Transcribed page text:
Start of Block

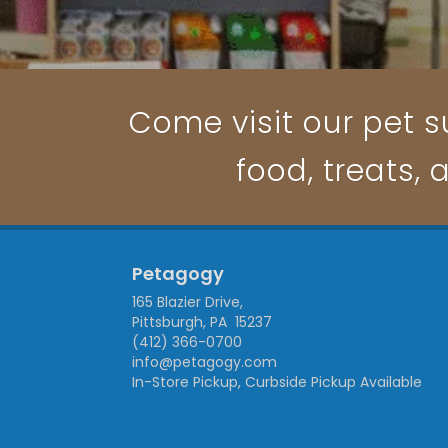
Come visit our pet su
food, treats, 
Petagogy
165 Blazier Drive,
Pittsburgh, PA 15237
(412) 366-0700
info@petagogy.com
In-Store Pickup, Curbside Pickup Available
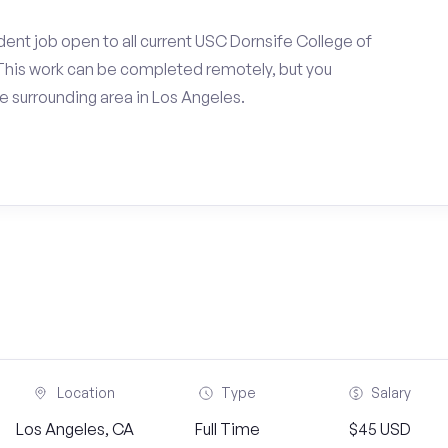
ent job open to all current USC Dornsife College of
 This work can be completed remotely, but you
 surrounding area in Los Angeles.
Location
Type
Salary
Los Angeles, CA
Full Time
$45 USD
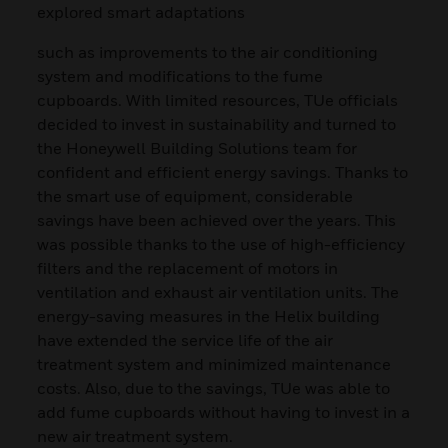
explored smart adaptations
such as improvements to the air conditioning
system and modifications to the fume
cupboards. With limited resources, TUe officials
decided to invest in sustainability and turned to
the Honeywell Building Solutions team for
confident and efficient energy savings. Thanks to
the smart use of equipment, considerable
savings have been achieved over the years. This
was possible thanks to the use of high-efficiency
filters and the replacement of motors in
ventilation and exhaust air ventilation units. The
energy-saving measures in the Helix building
have extended the service life of the air
treatment system and minimized maintenance
costs. Also, due to the savings, TUe was able to
add fume cupboards without having to invest in a
new air treatment system.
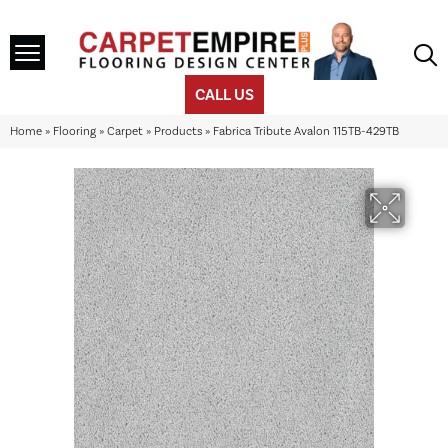
CALL US
Home
»
Flooring
»
Carpet
»
Products
»
Fabrica Tribute Avalon 115TB-429TB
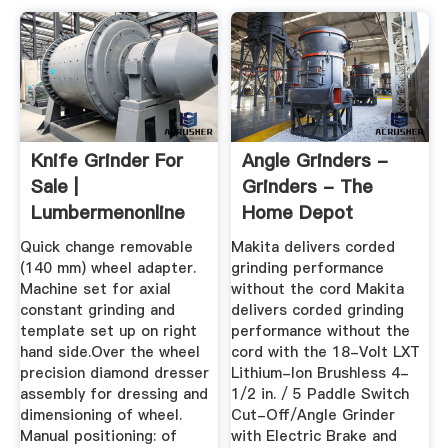
Knife Grinder For
Angle Grinders -
Sale |
Grinders - The
Lumbermenonline
Home Depot
Quick change removable
Makita delivers corded
(140 mm) wheel adapter.
grinding performance
Machine set for axial
without the cord Makita
constant grinding and
delivers corded grinding
template set up on right
performance without the
hand side.Over the wheel
cord with the 18-Volt LXT
precision diamond dresser
Lithium-Ion Brushless 4-
assembly for dressing and
1/2 in. / 5 Paddle Switch
dimensioning of wheel.
Cut-Off/Angle Grinder
Manual positioning: of
with Electric Brake and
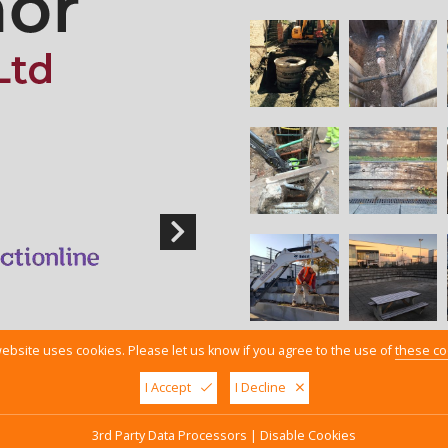
ebsite uses cookies. Please let us know if you agree to the use of
these co
I Accept
I Decline
y Policy
3rd Party Data Processors
|
Disable Cookies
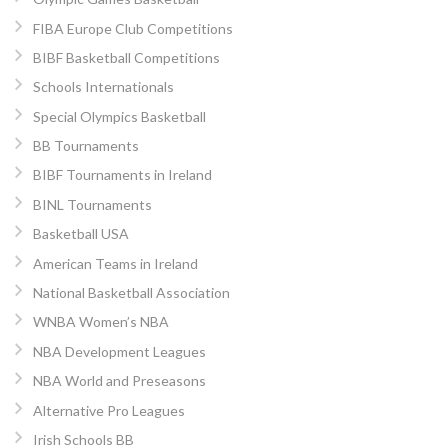
FIBA Europe Club Competitions
BIBF Basketball Competitions
Schools Internationals
Special Olympics Basketball
BB Tournaments
BIBF Tournaments in Ireland
BINL Tournaments
Basketball USA
American Teams in Ireland
National Basketball Association
WNBA Women’s NBA
NBA Development Leagues
NBA World and Preseasons
Alternative Pro Leagues
Irish Schools BB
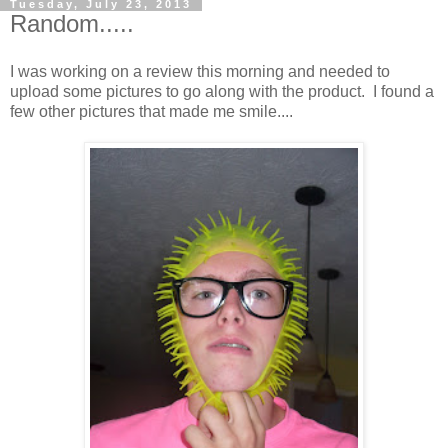
Tuesday, July 23, 2013
Random.....
I was working on a review this morning and needed to
upload some pictures to go along with the product. I found a
few other pictures that made me smile....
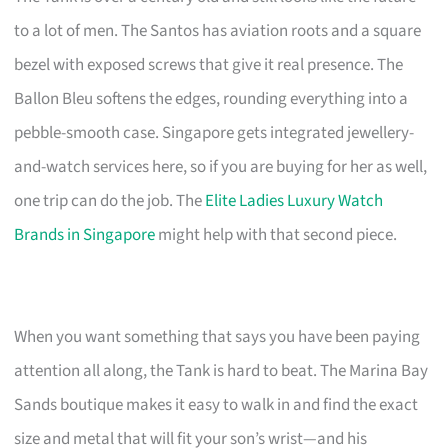
to a lot of men. The Santos has aviation roots and a square
bezel with exposed screws that give it real presence. The
Ballon Bleu softens the edges, rounding everything into a
pebble-smooth case. Singapore gets integrated jewellery-
and-watch services here, so if you are buying for her as well,
one trip can do the job. The
Elite Ladies Luxury Watch
Brands in Singapore
might help with that second piece.
When you want something that says you have been paying
attention all along, the Tank is hard to beat. The Marina Bay
Sands boutique makes it easy to walk in and find the exact
size and metal that will fit your son’s wrist—and his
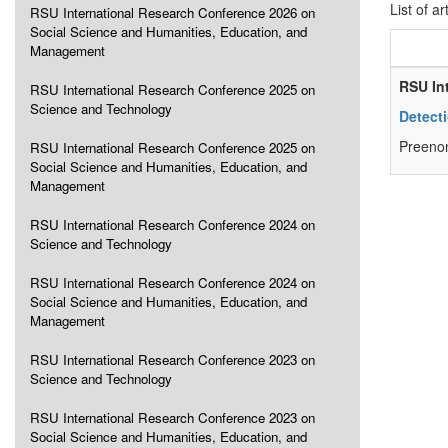
List of ar
RSU International Research Conference 2026 on
Social Science and Humanities, Education, and
Management
RSU In
RSU International Research Conference 2025 on
Science and Technology
Detect
Preenon
RSU International Research Conference 2025 on
Social Science and Humanities, Education, and
Management
RSU International Research Conference 2024 on
Science and Technology
RSU International Research Conference 2024 on
Social Science and Humanities, Education, and
Management
RSU International Research Conference 2023 on
Science and Technology
RSU International Research Conference 2023 on
Social Science and Humanities, Education, and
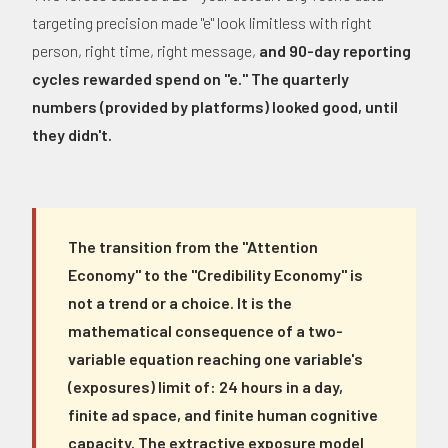
targeting precision made "e" look limitless with right
person, right time, right message,
and 90-day reporting
cycles rewarded spend on "e." The quarterly
numbers (provided by platforms) looked good, until
they didn't.
The transition from the "Attention
Economy" to the "Credibility Economy" is
not a trend or a choice. It is the
mathematical consequence of a two-
variable equation reaching one variable's
(exposures) limit of: 24 hours in a day,
finite ad space, and finite human cognitive
capacity. The extractive exposure model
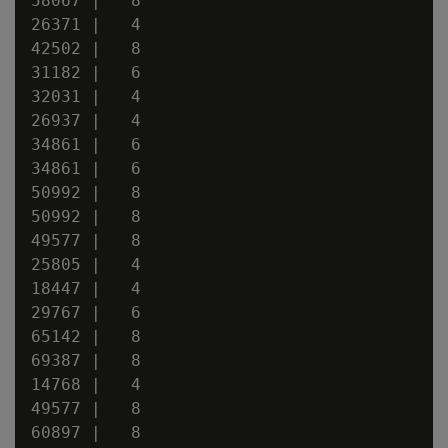
58067 |   8

26371 |   4

42502 |   8

31182 |   6

32031 |   4

26937 |   4

34861 |   6

34861 |   6

50992 |   8

50992 |   8

49577 |   8

25805 |   4

18447 |   4

29767 |   6

65142 |   8

69387 |   8

14768 |   4

49577 |   8

60897 |   8
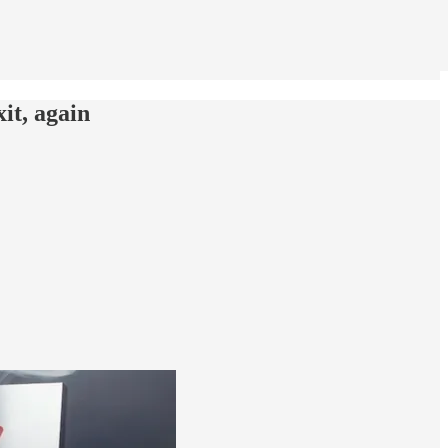
xit, again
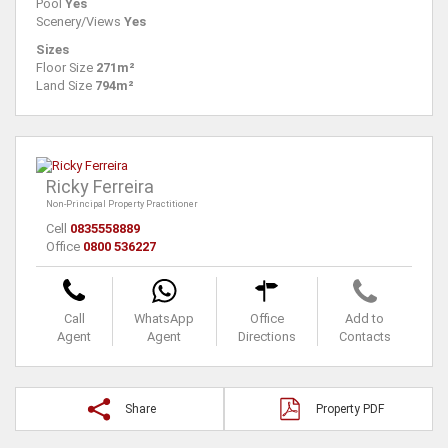
Pool
Yes
Scenery/Views
Yes
Sizes
Floor Size
271m²
Land Size
794m²
Ricky Ferreira
Non-Principal Property Practitioner
Cell
0835558889
Office
0800 536227
Call
WhatsApp
Office
Add to
Agent
Agent
Directions
Contacts
Share
Property PDF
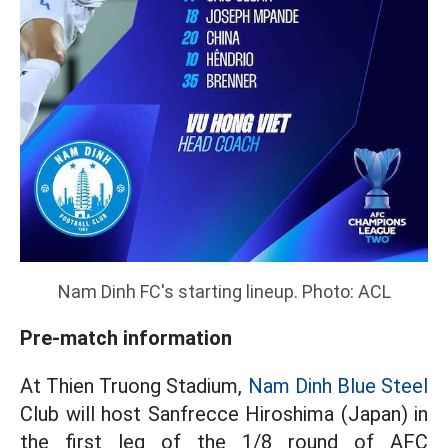
Nam Dinh FC's starting lineup. Photo: ACL
Pre-match information
At Thien Truong Stadium,
Nam Dinh Blue Steel
Club will host Sanfrecce Hiroshima (Japan) in
the first leg of the 1/8 round of AFC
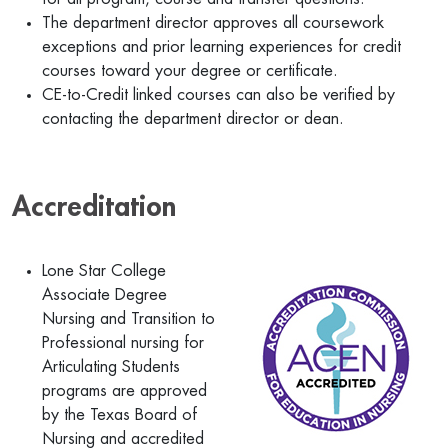
The department director approves all coursework
exceptions and prior learning experiences for credit
courses toward your degree or certificate.
CE-to-Credit linked courses can also be verified by
contacting the department director or dean.
Accreditation
Lone Star College
Associate Degree
Nursing and Transition to
Professional nursing for
Articulating Students
programs are approved
by the Texas Board of
Nursing and accredited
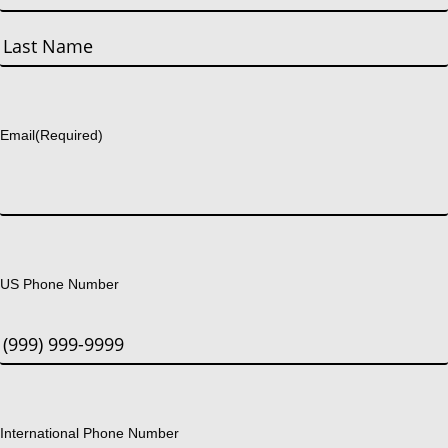
First
Last
Email
(Required)
US Phone Number
International Phone Number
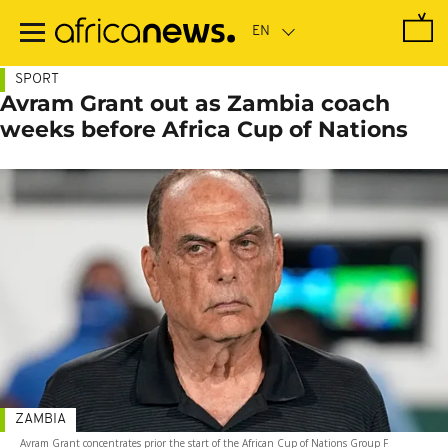
Skip
to
main
content
SPORT
Avram Grant out as Zambia coach
weeks before Africa Cup of Nations
ZAMBIA
Avram Grant concentrates prior the start of the African Cup of Nations Group F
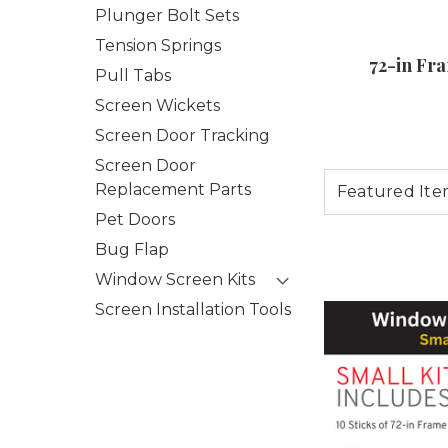
Plunger Bolt Sets
Tension Springs
72-in Fr
Pull Tabs
Screen Wickets
Screen Door Tracking
Screen Door
Replacement Parts
Pet Doors
Bug Flap
Window Screen Kits
Screen Installation Tools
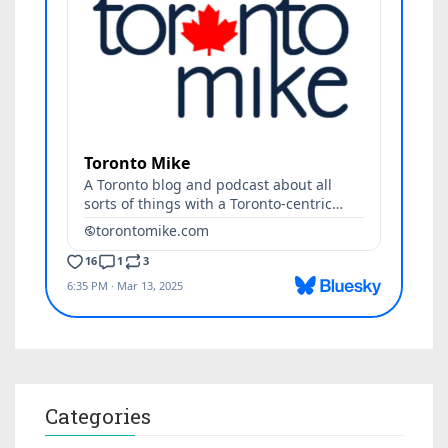
Categories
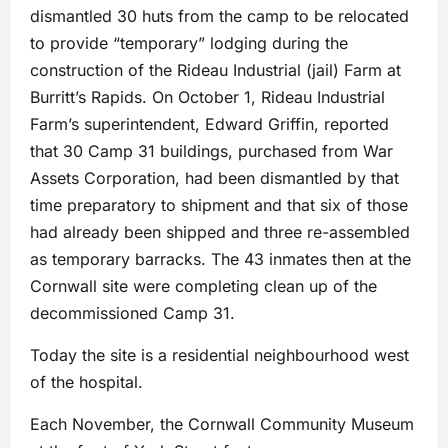
dismantled 30 huts from the camp to be relocated
to provide “temporary” lodging during the
construction of the Rideau Industrial (jail) Farm at
Burritt’s Rapids. On October 1, Rideau Industrial
Farm’s superintendent, Edward Griffin, reported
that 30 Camp 31 buildings, purchased from War
Assets Corporation, had been dismantled by that
time preparatory to shipment and that six of those
had already been shipped and three re-assembled
as temporary barracks. The 43 inmates then at the
Cornwall site were completing clean up of the
decommissioned Camp 31.
Today the site is a residential neighbourhood west
of the hospital.
Each November, the Cornwall Community Museum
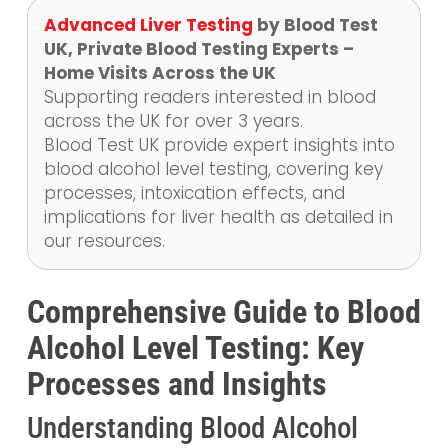
Advanced Liver Testing
by Blood Test
UK, Private Blood Testing Experts –
Home Visits Across the UK
Supporting readers interested in blood
across the UK for over 3 years.
Blood Test UK provide expert insights into
blood alcohol level testing, covering key
processes, intoxication effects, and
implications for liver health as detailed in
our resources.
Comprehensive Guide to Blood
Alcohol Level Testing: Key
Processes and Insights
Understanding Blood Alcohol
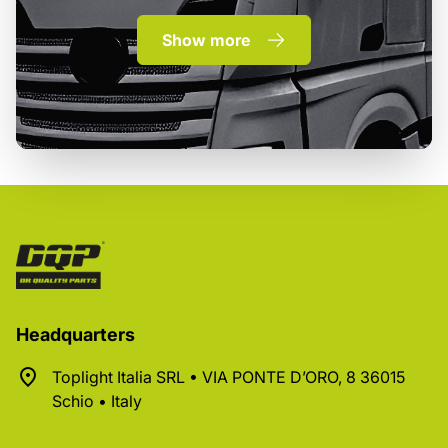
Show more
Headquarters
Toplight Italia SRL • VIA PONTE D’ORO, 8 36015
Schio • Italy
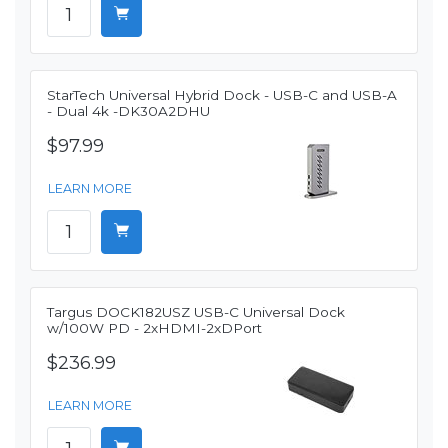
StarTech Universal Hybrid Dock - USB-C and USB-A
- Dual 4k -DK30A2DHU
$97.99
LEARN MORE
Targus DOCK182USZ USB-C Universal Dock
w/100W PD - 2xHDMI-2xDPort
$236.99
LEARN MORE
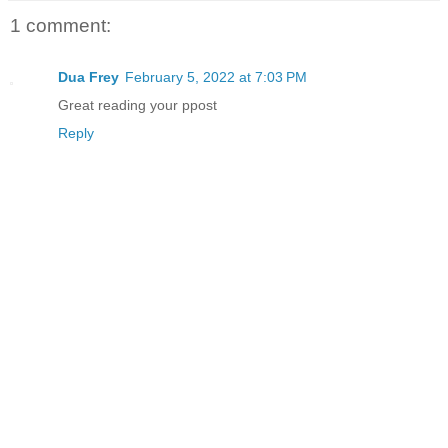
1 comment:
Dua Frey
February 5, 2022 at 7:03 PM
Great reading your ppost
Reply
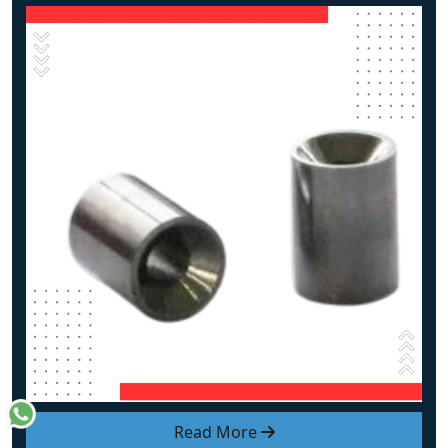
Read More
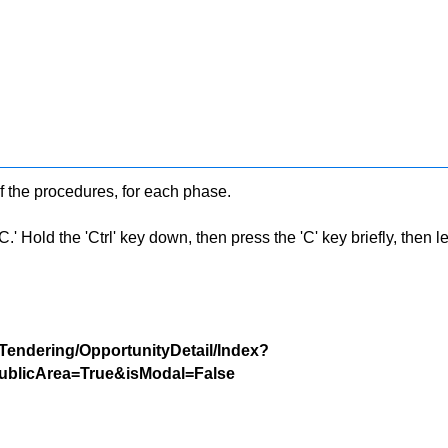
f the procedures, for each phase.
 Hold the 'Ctrl' key down, then press the 'C' key briefly, then let 
/Tendering/OpportunityDetail/Index?
blicArea=True&isModal=False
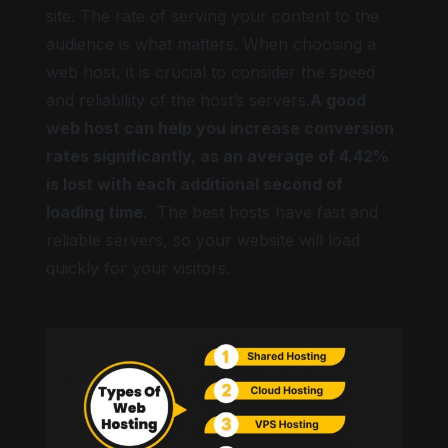
site. The rate of serving your content to the
audience is what matters. When choosing a
web host, it is crucial to consider the speed
and reliability of the host’s servers.
A good
web host can help you increase conversion
rates significantly, as an average of 4.42%
is lost with each additional second of
loading time
. The best hosts have fast and
reliable servers, so your website will load
quickly for your visitors.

End of Block

Quote every line of the listing above word for word, leaving out the picture markers.

(ANSWER SECTION):
Come visit our pet su
food, treats, 
Petagogy
165 Blazier Drive,
Pittsburgh, PA 15237
(412) 366-0700
info@petagogy.com
In-Store Pickup, Curbside Pickup Available
ent job open to all current USC Dornsife College of
 This work can be completed remotely, but you
 surrounding area in Los Angeles.
Location
Type
Salary
Los Angeles, CA
Full Time
$45 USD
explored smart adaptations
such as improvements to the air conditioning
system and modifications to the fume
cupboards. With limited resources, TUe officials
decided to invest in sustainability and turned to
the Honeywell Building Solutions team for
confident and efficient energy savings. Thanks to
the smart use of equipment, considerable
savings have been achieved over the years. This
was possible thanks to the use of high-efficiency
filters and the replacement of motors in
ventilation and exhaust air ventilation units. The
energy-saving measures in the Helix building
have extended the service life of the air
treatment system and minimized maintenance
costs. Also, due to the savings, TUe was able to
add fume cupboards without having to invest in a
new air treatment system.
CALL US
Home
»
Flooring
»
Carpet
»
Products
»
Fabrica Tribute Avalon 115TB-429TB
Knife Grinder For
Angle Grinders -
Sale |
Grinders - The
Lumbermenonline
Home Depot
Quick change removable
Makita delivers corded
(140 mm) wheel adapter.
grinding performance
Machine set for axial
without the cord Makita
constant grinding and
delivers corded grinding
template set up on right
performance without the
hand side.Over the wheel
cord with the 18-Volt LXT
precision diamond dresser
Lithium-Ion Brushless 4-
assembly for dressing and
1/2 in. / 5 Paddle Switch
dimensioning of wheel.
Cut-Off/Angle Grinder
Manual positioning: of
with Electric Brake and
ebsite uses cookies. Please let us know if you agree to the use of
these co
I Accept
I Decline
y Policy
3rd Party Data Processors
|
Disable Cookies
FIBA Europe Club Competitions
BIBF Basketball Competitions
Schools Internationals
Special Olympics Basketball
BB Tournaments
BIBF Tournaments in Ireland
BINL Tournaments
Basketball USA
American Teams in Ireland
National Basketball Association
WNBA Women’s NBA
NBA Development Leagues
NBA World and Preseasons
Alternative Pro Leagues
Irish Schools BB
Tuesday, July 23, 2013
Random.....
I was working on a review this morning and needed to
upload some pictures to go along with the product. I found a
few other pictures that made me smile....
to a lot of men. The Santos has aviation roots and a square
bezel with exposed screws that give it real presence. The
Ballon Bleu softens the edges, rounding everything into a
pebble-smooth case. Singapore gets integrated jewellery-
and-watch services here, so if you are buying for her as well,
one trip can do the job. The
Elite Ladies Luxury Watch
Brands in Singapore
might help with that second piece.
When you want something that says you have been paying
attention all along, the Tank is hard to beat. The Marina Bay
Sands boutique makes it easy to walk in and find the exact
size and metal that will fit your son’s wrist—and his
List of ar
RSU International Research Conference 2026 on
Social Science and Humanities, Education, and
Management
RSU In
RSU International Research Conference 2025 on
Science and Technology
Detect
Preenon
RSU International Research Conference 2025 on
Social Science and Humanities, Education, and
Management
RSU International Research Conference 2024 on
Science and Technology
RSU International Research Conference 2024 on
Social Science and Humanities, Education, and
Management
RSU International Research Conference 2023 on
Science and Technology
RSU International Research Conference 2023 on
Social Science and Humanities, Education, and
targeting precision made "e" look limitless with right
person, right time, right message,
and 90-day reporting
cycles rewarded spend on "e." The quarterly
numbers (provided by platforms) looked good, until
they didn't.
The transition from the "Attention
Economy" to the "Credibility Economy" is
not a trend or a choice. It is the
mathematical consequence of a two-
variable equation reaching one variable's
(exposures) limit of: 24 hours in a day,
finite ad space, and finite human cognitive
capacity. The extractive exposure model
58067 |   8

26371 |   4

42502 |   8

31182 |   6

32031 |   4

26937 |   4

34861 |   6

34861 |   6

50992 |   8

50992 |   8

49577 |   8

25805 |   4

18447 |   4

29767 |   6

65142 |   8

69387 |   8

14768 |   4

49577 |   8

60897 |   8
xit, again
Pool
Yes
Scenery/Views
Yes
Sizes
Floor Size
271m²
Land Size
794m²
Ricky Ferreira
Non-Principal Property Practitioner
Cell
0835558889
Office
0800 536227
Call
WhatsApp
Office
Add to
Agent
Agent
Directions
Contacts
Share
Property PDF
Nam Dinh FC's starting lineup. Photo: ACL
Pre-match information
At Thien Truong Stadium,
Nam Dinh Blue Steel
Club will host Sanfrecce Hiroshima (Japan) in
the first leg of the 1/8 round of AFC
The department director approves all coursework
exceptions and prior learning experiences for credit
courses toward your degree or certificate.
CE-to-Credit linked courses can also be verified by
contacting the department director or dean.
Accreditation
Lone Star College
Associate Degree
Nursing and Transition to
Professional nursing for
Articulating Students
programs are approved
by the Texas Board of
Nursing and accredited
First
Last
Email
(Required)
US Phone Number
International Phone Number
Skip
to
main
content
SPORT
Avram Grant out as Zambia coach
weeks before Africa Cup of Nations
ZAMBIA
Avram Grant concentrates prior the start of the African Cup of Nations Group F
Plunger Bolt Sets
Tension Springs
72-in Fr
Pull Tabs
Screen Wickets
Screen Door Tracking
Screen Door
Replacement Parts
Pet Doors
Bug Flap
Window Screen Kits
Screen Installation Tools
Categories
dismantled 30 huts from the camp to be relocated
to provide “temporary” lodging during the
construction of the Rideau Industrial (jail) Farm at
Burritt’s Rapids. On October 1, Rideau Industrial
Farm’s superintendent, Edward Griffin, reported
that 30 Camp 31 buildings, purchased from War
Assets Corporation, had been dismantled by that
time preparatory to shipment and that six of those
had already been shipped and three re-assembled
as temporary barracks. The 43 inmates then at the
Cornwall site were completing clean up of the
decommissioned Camp 31.
Today the site is a residential neighbourhood west
of the hospital.
Each November, the Cornwall Community Museum
Advanced Liver Testing
by Blood Test
UK, Private Blood Testing Experts –
Home Visits Across the UK
Supporting readers interested in blood
across the UK for over 3 years.
Blood Test UK provide expert insights into
blood alcohol level testing, covering key
processes, intoxication effects, and
implications for liver health as detailed in
our resources.
Comprehensive Guide to Blood
Alcohol Level Testing: Key
Processes and Insights
Understanding Blood Alcohol
Show more
Headquarters
Toplight Italia SRL • VIA PONTE D’ORO, 8 36015
Schio • Italy
StarTech Universal Hybrid Dock - USB-C and USB-A
- Dual 4k -DK30A2DHU
$97.99
LEARN MORE
Targus DOCK182USZ USB-C Universal Dock
w/100W PD - 2xHDMI-2xDPort
$236.99
LEARN MORE
1 comment:
Dua Frey
February 5, 2022 at 7:03 PM
Great reading your ppost
Reply
Read More
f the procedures, for each phase.
 Hold the 'Ctrl' key down, then press the 'C' key briefly, then let 
/Tendering/OpportunityDetail/Index?
blicArea=True&isModal=False
site. The rate of serving your content to the
audience is what matters. When choosing a
web host, it is crucial to consider the speed
and reliability of the host’s servers.
A good
web host can help you increase conversion
rates significantly, as an average of 4.42%
is lost with each additional second of
loading time
. The best hosts have fast and
reliable servers, so your website will load
quickly for your visitors.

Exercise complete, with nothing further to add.